Recent years have highlighted large supply chain disruption exposures in the shipping industry, with a number of maritime incidents, natural catastrophes, cyber-attacks and the Covid-19 pandemic causing major delays to shipping and ports. Further disruption has also been caused by congestion, labor shortages and constrained container capacity.
“The trend for larger ships is also helping increase supply chain exposures,” says Chopra. “Larger vessels, while more efficient, require port infrastructure and logistical support that is more complex and specialist than traditional shipping. There are also greater concentrations of cargo risk on board large container vessels and in major ports, so any incident has the potential to simultaneously affect large volumes of cargo and companies. Ports are also increasingly reliant on technology, where an outage or cyber-attack could effectively close a port. Commercial pressures are already a contributing factor in many losses that resulted from poor decision-making. The pressure on vessels and crew is currently very high. The reality is that some may be tempted to ignore issues or take shortcuts, which could result in future losses.”
“Risk managers must take these factors into account and take a more risk managed approach to the shipping aspect of supply chains,” explains Broudin. “In the past, companies have not paid enough attention to cargo risks and exposure accumulation. Companies need to start treating cargo risks more like property assets, tracking and monitoring exposures, and taking a more proactive approach to protecting them.”
According to AGCS, climate change will increasingly impact marine insurance claims, with more extreme weather events and new exposures linked to the transition to net-zero.
Natural catastrophes were already the fifth biggest cause of marine insurance claims by both frequency and severity for the five-year period ending December 2021, according to AGCS’ analysis. Extreme weather and natural hazards have contributed to a number of large losses in the past, with the loss of vessels and damage to cargos – extreme weather was a contributing factor in at least 25% of the total vessel losses reported in 2021 alone. Weather has also been a factor in a recent increase in the number of containers lost at sea.
Meanwhile, efforts to decarbonize the shipping industry will also impact marine claims going forward. AGCS notes that a key risk factor in the transition will be the adoption of alternative fuels, which could include liquefied natural gas, green hydrogen and methanol, as well as electric- and wind-powered assisted vessels. The introduction of new technology and working practices can, however, result in new risks or unexpected consequences.
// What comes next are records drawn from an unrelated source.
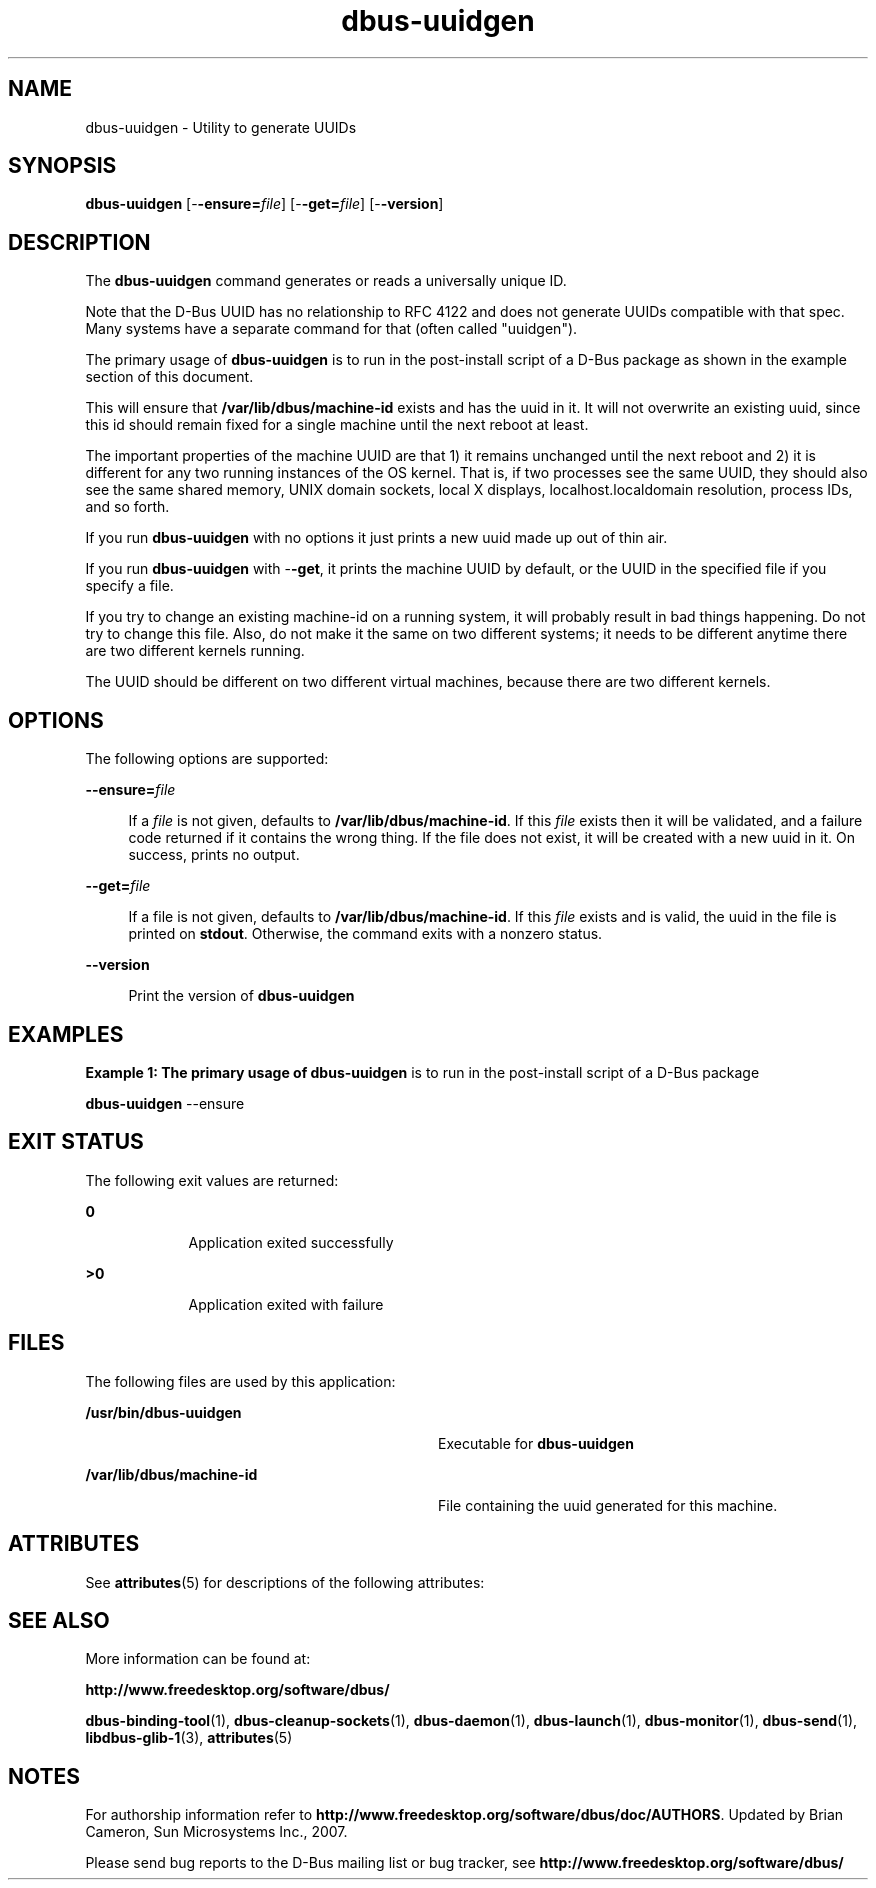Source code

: '\" te
.TH dbus-uuidgen 1 "25 Feb 2009" "SunOS 5.11" "User Commands"
.SH "NAME"
dbus-uuidgen \- Utility to generate UUIDs
.SH "SYNOPSIS"
.PP
\fBdbus-uuidgen\fR [-\fB-ensure=\fIfile\fR\fR] [-\fB-get=\fIfile\fR\fR] [-\fB-version\fR]
.SH "DESCRIPTION"
.PP
The \fBdbus-uuidgen\fR command generates or reads a universally unique
ID\&.
.PP
Note that the D\-Bus UUID has no relationship to RFC 4122 and does not generate
UUIDs compatible with that spec\&.  Many systems have a separate command for that
(often called "uuidgen")\&.
.PP
The primary usage of \fBdbus-uuidgen\fR is to run in the post-install
script of a D\-Bus package as shown in the example section of this document\&.
.PP
This will ensure that \fB/var/lib/dbus/machine-id\fR exists and
has the uuid in it\&.  It will not overwrite an existing uuid, since this id
should remain fixed for a single machine until the next reboot at least\&.
.PP
The important properties of the machine UUID are that 1) it remains unchanged
until the next reboot and 2) it is different for any two running instances of
the OS kernel\&.  That is, if two processes see the same UUID, they should also
see the same shared memory, UNIX domain sockets, local X displays,
localhost\&.localdomain resolution, process IDs, and so forth\&.
.PP
If you run \fBdbus-uuidgen\fR with no options it just prints a new uuid
made up out of thin air\&.
.PP
If you run \fBdbus-uuidgen\fR with -\fB-get\fR, it prints the
machine UUID by default, or the UUID in the specified file if you specify a
file\&.
.PP
If you try to change an existing machine-id on a running system, it will
probably result in bad things happening\&.  Do not try to change this file\&.
Also, do not make it the same on two different systems; it needs to be
different anytime there are two different kernels running\&.
.PP
The UUID should be different on two different virtual machines, because there
are two different kernels\&.
.SH "OPTIONS"
.PP
The following options are supported:
.sp
.ne 2
.mk
\fB-\fB-ensure=\fIfile\fR\fR\fR
.sp .6
.in +4
If a \fIfile\fR is not given, defaults to
\fB/var/lib/dbus/machine-id\fR\&.  If this
\fIfile\fR exists then it will be validated, and a failure
code returned if it contains the wrong thing\&.  If the file does not exist, it
will be created with a new uuid in it\&.  On success, prints no output\&.
.sp
.sp 1
.in -4
.sp
.ne 2
.mk
\fB-\fB-get=\fIfile\fR\fR\fR
.sp .6
.in +4
If a file is not given, defaults to
\fB/var/lib/dbus/machine-id\fR\&.  If this
\fIfile\fR exists and is valid, the uuid in the file is
printed on \fBstdout\fR\&. Otherwise, the command exits with a
nonzero status\&.
.sp
.sp 1
.in -4
.sp
.ne 2
.mk
\fB-\fB-version\fR\fR
.sp .6
.in +4
Print the version of \fBdbus-uuidgen\fR
.sp
.sp 1
.in -4
.SH "EXAMPLES"
.PP
\fBExample 1: The primary usage of \fBdbus-uuidgen\fR is to run in the post-install script of a D\-Bus package\fR
.PP
.PP
.nf
          \fBdbus-uuidgen\fR --ensure
.fi
.SH "EXIT STATUS"
.PP
The following exit values are returned:
.sp
.ne 2
.mk
\fB\fB0\fR\fR
.in +9n
.rt
Application exited successfully
.sp
.sp 1
.in -9n
.sp
.ne 2
.mk
\fB\fB>0\fR\fR
.in +9n
.rt
Application exited with failure
.sp
.sp 1
.in -9n
.SH "FILES"
.PP
The following files are used by this application:
.sp
.ne 2
.mk
\fB\fB/usr/bin/dbus-uuidgen\fR\fR
.in +32n
.rt
Executable for \fBdbus-uuidgen\fR
.sp
.sp 1
.in -32n
.sp
.ne 2
.mk
\fB\fB/var/lib/dbus/machine-id\fR\fR
.in +32n
.rt
File containing the uuid generated for this machine\&.
.sp
.sp 1
.in -32n
.SH "ATTRIBUTES"
.PP
See
\fBattributes\fR(5)
for descriptions of the following attributes:
.sp
.TS
tab() allbox;
cw(2.750000i)| cw(2.750000i)
lw(2.750000i)| lw(2.750000i).
ATTRIBUTE TYPEATTRIBUTE VALUE
Availabilitysystem/library/dbus
Interface stabilityVolatile
.TE
.sp
.SH "SEE ALSO"
.PP
More information can be found at:
.PP
\fBhttp://www\&.freedesktop\&.org/software/dbus/\fR
.PP
\fBdbus-binding-tool\fR(1),
\fBdbus-cleanup-sockets\fR(1),
\fBdbus-daemon\fR(1),
\fBdbus-launch\fR(1),
\fBdbus-monitor\fR(1),
\fBdbus-send\fR(1),
\fBlibdbus-glib-1\fR(3),
\fBattributes\fR(5)
.SH "NOTES"
.PP
For authorship information refer to
\fBhttp://www\&.freedesktop\&.org/software/dbus/doc/AUTHORS\fR\&.
Updated by Brian Cameron, Sun Microsystems Inc\&., 2007\&.
.PP
Please send bug reports to the D\-Bus mailing list or bug
tracker, see
\fBhttp://www\&.freedesktop\&.org/software/dbus/\fR
...\" created by instant / solbook-to-man, Thu 20 Mar 2014, 02:30
...\" LSARC 2006/368 D-BUS Message Bus System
Machinery breakdown is already a significant source of marine insurance claims, being the fourth largest cause by frequency and value over the past five years. The insurance industry has already seen a number of machinery breakdown and contaminated fuel claims related to the introduction of low sulfur fuel oil under IMO 2020, which was introduced to cut sulfur oxide emissions, as marine fuels and bunkering become more complex.